Published in final edited form as: Nat Neurosci. 2020 Mar 30;23(4):575–582. doi: 10.1038/s41593-020-0608-8

Fig. 3 |. WER of the decoded MoCHA-1 sentences for encoder–decoder models trained with transfer learning.

Fig. 3 |

Each panel corresponds to a participant (color code as in Fig. 2). The four boxes in each panel show WEr without transfer learning (‘encoder–decoder’, as in the final points in Fig. 2b), with cross-participant transfer learning (+participant TL), with training on sentences outside the test set (+task TL) and with both forms of transfer learning (+dual TL).

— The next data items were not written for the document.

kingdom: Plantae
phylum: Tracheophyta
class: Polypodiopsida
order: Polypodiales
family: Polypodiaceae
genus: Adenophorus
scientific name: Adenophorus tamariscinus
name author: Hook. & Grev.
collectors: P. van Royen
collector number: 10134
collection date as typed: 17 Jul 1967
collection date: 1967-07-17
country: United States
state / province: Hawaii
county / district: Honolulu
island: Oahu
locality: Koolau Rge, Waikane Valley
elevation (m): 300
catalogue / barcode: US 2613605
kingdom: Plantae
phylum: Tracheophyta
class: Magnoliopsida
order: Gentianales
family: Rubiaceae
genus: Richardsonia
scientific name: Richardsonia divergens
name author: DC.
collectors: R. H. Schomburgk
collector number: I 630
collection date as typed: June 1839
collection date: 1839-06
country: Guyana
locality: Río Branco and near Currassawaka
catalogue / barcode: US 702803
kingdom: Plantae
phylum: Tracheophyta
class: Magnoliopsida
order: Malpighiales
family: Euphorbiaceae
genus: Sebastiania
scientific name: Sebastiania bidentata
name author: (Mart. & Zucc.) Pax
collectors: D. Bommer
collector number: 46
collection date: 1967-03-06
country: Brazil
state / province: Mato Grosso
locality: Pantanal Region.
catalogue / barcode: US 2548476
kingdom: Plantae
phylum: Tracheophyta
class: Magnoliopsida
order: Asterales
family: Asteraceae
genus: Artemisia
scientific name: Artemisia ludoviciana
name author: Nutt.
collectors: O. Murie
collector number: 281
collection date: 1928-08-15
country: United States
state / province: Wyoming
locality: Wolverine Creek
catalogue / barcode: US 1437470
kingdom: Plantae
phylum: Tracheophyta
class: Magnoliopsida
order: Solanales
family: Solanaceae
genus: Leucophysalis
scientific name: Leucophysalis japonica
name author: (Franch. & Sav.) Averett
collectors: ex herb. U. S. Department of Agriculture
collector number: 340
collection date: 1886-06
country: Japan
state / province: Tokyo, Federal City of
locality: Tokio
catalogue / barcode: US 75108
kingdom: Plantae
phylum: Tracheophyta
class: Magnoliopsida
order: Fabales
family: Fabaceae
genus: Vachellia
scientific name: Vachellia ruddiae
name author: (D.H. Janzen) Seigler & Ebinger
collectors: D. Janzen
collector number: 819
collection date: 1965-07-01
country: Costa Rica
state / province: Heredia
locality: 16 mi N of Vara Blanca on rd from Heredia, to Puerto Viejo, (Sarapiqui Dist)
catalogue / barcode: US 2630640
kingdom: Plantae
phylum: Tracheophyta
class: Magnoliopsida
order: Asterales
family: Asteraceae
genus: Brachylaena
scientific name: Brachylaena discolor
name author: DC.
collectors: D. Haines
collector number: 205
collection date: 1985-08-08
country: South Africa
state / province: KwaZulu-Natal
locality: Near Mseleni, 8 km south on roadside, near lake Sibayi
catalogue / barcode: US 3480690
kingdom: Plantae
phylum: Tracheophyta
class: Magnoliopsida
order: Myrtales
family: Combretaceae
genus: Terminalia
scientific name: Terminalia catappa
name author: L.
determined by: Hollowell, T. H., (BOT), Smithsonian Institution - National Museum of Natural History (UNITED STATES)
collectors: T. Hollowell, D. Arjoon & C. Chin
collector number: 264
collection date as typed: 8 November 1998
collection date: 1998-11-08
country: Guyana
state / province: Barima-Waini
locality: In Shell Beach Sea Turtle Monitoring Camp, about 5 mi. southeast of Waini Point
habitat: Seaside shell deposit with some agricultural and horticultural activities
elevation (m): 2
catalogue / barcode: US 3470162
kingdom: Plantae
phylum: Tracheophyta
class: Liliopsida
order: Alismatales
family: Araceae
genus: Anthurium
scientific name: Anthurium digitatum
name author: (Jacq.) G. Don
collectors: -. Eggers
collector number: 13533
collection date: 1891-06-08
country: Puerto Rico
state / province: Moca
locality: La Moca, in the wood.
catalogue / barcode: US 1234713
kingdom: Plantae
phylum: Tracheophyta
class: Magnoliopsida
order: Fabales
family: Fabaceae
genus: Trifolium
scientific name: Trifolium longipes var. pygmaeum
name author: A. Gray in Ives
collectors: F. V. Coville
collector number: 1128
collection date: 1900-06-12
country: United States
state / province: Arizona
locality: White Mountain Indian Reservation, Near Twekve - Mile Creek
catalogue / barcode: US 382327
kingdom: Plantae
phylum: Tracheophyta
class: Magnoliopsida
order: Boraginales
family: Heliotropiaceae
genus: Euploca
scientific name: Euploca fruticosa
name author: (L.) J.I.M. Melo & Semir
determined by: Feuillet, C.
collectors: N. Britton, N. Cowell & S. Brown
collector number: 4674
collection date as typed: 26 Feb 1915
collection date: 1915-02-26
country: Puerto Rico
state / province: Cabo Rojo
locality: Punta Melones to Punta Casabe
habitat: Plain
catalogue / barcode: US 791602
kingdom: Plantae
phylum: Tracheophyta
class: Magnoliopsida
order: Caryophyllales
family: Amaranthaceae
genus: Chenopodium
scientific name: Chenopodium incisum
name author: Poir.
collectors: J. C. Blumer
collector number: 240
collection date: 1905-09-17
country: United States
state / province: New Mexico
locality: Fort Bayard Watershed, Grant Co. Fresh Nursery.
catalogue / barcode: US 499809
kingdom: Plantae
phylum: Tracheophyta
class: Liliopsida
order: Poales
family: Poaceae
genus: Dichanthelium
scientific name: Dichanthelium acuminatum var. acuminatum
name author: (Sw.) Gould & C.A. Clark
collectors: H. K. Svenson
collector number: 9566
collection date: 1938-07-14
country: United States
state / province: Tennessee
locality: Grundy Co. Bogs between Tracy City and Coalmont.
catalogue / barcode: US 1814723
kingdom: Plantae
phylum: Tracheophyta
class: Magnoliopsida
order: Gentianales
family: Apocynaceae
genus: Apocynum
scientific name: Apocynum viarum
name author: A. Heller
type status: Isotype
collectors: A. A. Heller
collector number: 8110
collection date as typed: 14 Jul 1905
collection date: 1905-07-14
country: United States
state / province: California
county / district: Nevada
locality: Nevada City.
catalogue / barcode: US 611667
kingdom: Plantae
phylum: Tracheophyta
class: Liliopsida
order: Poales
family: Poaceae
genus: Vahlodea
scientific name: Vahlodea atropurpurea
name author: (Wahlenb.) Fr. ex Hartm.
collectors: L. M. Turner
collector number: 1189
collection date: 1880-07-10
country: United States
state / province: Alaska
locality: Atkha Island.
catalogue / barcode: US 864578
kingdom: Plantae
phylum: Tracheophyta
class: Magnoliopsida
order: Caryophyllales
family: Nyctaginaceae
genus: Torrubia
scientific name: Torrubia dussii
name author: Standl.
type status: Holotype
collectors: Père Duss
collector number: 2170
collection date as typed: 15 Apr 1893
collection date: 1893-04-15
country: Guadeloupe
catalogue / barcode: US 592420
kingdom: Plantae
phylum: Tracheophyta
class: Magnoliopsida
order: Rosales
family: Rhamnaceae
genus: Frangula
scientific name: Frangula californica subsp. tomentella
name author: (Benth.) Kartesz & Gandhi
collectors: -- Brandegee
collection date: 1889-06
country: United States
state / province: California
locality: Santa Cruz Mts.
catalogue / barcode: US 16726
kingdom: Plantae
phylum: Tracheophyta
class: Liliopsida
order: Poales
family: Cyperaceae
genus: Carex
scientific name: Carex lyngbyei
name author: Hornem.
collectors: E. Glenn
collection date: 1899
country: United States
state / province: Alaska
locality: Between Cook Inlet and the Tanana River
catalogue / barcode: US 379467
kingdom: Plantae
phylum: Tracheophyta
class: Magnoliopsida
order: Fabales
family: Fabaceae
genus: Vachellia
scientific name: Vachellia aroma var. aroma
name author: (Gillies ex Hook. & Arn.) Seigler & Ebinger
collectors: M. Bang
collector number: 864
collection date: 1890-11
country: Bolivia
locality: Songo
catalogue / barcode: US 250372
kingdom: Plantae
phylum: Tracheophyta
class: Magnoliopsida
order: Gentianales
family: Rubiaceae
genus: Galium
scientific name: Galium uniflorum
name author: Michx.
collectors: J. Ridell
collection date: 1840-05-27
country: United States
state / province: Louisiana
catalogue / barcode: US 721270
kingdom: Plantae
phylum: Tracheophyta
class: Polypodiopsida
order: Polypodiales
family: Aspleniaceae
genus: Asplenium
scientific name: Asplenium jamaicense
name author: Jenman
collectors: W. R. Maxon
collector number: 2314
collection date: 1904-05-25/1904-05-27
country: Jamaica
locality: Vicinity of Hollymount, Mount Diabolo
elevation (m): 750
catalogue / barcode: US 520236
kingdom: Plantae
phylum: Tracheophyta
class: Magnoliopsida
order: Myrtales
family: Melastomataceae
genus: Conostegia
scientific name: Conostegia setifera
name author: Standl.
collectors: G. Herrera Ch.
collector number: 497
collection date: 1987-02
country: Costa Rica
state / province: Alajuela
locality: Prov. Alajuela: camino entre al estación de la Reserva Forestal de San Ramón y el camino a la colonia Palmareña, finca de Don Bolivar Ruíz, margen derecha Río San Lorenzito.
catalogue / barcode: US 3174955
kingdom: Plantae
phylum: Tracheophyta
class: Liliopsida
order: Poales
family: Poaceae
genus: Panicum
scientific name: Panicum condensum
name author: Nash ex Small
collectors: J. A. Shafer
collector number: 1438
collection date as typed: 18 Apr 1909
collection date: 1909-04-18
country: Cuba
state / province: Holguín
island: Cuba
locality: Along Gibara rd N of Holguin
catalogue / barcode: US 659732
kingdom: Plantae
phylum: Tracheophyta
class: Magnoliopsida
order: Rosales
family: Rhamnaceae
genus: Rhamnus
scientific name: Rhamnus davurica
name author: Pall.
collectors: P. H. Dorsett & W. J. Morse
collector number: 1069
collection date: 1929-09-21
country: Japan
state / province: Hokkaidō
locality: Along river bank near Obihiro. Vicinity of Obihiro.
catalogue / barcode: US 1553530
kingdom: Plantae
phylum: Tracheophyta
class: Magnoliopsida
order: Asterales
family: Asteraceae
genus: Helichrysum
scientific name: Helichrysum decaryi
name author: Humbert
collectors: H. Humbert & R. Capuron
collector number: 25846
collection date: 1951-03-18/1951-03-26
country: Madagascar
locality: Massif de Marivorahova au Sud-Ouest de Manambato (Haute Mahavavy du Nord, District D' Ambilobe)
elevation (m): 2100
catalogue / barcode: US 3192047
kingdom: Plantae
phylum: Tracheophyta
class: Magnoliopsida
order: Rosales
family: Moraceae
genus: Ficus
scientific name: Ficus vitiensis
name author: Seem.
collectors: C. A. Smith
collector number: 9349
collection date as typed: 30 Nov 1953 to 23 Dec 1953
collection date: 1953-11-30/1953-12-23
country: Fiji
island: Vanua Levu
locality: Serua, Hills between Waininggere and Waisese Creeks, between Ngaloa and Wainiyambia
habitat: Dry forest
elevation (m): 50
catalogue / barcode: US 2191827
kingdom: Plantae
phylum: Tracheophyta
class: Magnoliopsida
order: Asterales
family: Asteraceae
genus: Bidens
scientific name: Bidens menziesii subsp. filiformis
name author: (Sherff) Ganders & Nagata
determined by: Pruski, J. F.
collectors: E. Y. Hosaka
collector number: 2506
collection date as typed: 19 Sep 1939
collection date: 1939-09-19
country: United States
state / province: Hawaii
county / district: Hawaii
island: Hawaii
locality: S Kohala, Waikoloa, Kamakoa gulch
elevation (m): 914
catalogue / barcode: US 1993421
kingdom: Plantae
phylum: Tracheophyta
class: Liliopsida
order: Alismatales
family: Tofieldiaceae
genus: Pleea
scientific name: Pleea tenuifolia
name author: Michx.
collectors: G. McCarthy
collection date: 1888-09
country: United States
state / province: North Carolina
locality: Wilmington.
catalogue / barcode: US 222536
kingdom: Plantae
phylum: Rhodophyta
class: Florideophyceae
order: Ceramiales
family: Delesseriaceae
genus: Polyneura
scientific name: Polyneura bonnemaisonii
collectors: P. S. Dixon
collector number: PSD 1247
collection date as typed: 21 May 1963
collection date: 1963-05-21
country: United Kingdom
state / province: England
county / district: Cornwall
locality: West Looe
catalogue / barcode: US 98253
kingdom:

The box and whiskers show, respectively, the quartiles and the extent (excepting outliers which are shown explicitly as black diamonds) of the distribution of WErs across n=30 networks trained independently from scratch and evaluated on randomly selected held-out blocks. Significance, indicated by asterisks (*P < 0.05; **P < 0.005; ***P < 0.0005; NS, not significant), was computed with a one-sided Wilcoxon signed-rank test and Holm–Bonferroni corrected for 14 comparisons: the 12 shown here plus two others noted in the text. Exact P values appear in Supplementary Table 6. a, participant a, with pretraining on participant b/pink (second and fourth bars). b, participant b, with pretraining on participant a/green (second and fourth bars). c, participant d, with pretraining on participant b/pink (second and fourth bars).